The Times-Standard also reports, “The tracks north of Willits are unlikely to be repaired this year, Darling said, even if the money were available.  Necessary environmental permits will take many months to obtain.  Storm damage is continuing in the Eel River Canyon and elsewhere between South Fork and Eureka, including a slipout near Shively.  The slide near Dos Rios has gotten worse, and there is a lengthy section between there and Kekawaka in Trinity County that cannot be reached and where nothing is known of track conditions.”

I kid you not, the lunatics are running the asylum.

One Comment

  1. Betsy Cawn June 10, 2019

    The year 2000 produced a spate of Lake County planning processes that launched its Northshore Redevelopment Agency, a 20-year Economic Development Plan, and a $1M Code Enforcement program, all dedicated to cleaning up the flagrant violators of prohibitions against using portable “carports” to cover miscellaneous land and water transport units, plus occasional accumulations of household garbage and general debris, in the ill-designed shoreline “communities,” and to eradicate hillside encampments of free-range lunatics clustered around grocery-based centers of commerce within walking distance.

    Simultaneously, the state launched its “Phase II” National Pollutant Discharge Elimination System” for “management” of stormwater-born pollutants contaminating both groundwater and surface water drinking supplies in rural areas — for which the County produced its half-hearted “Stormwater Management Plan” and eventual “Watershed Management Plan,” neither of which has implemented any of the 1994, US EPA-approved remediations that would have prevented further degradation of Clear Lake — like restrictions on tributary creek disturbances, or shoreline conversion of natural vegetation to private party palaces for “recreation” vacation “dream homes.”

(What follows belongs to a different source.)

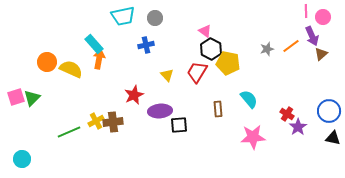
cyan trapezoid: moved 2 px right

    While the same engorgement of Social Services and expansion of county-owned agency facilities accompanied the over-ambitious economic enhancement fantasies of the early 2000s, the rolls of dependent families and individuals ballooned after the County’s only claim to entertainment fame, Konocti Harbor Resort & Spa, was closed (due to discovery of misappropriation of Plumbers Union pension funds to underwrite its operations), and for the ensuing years Chambers of Commerce and the perpetual Economic Development promoters stewed in their own juices — any pretense of forward progress being almost instantaneously obliterated by the 2015 Valley Fire catastrophe — and the status “quo” remains afloat while the economic waters on which it treads grow increasingly hard to “treat” and recreational watercraft enterprises barely make payroll.

    Meanwhile, basic public health and safety services, such as rural “law enforcement,” and publicly funded community resources, such as libraries, are on the County administration’s chopping block and petty crime, neighborhood thuggery, along with any semblance of “management” of emergency services. All this in the state with the 5th largest world economy. Roll another one, California — Newsome’s gonna need it.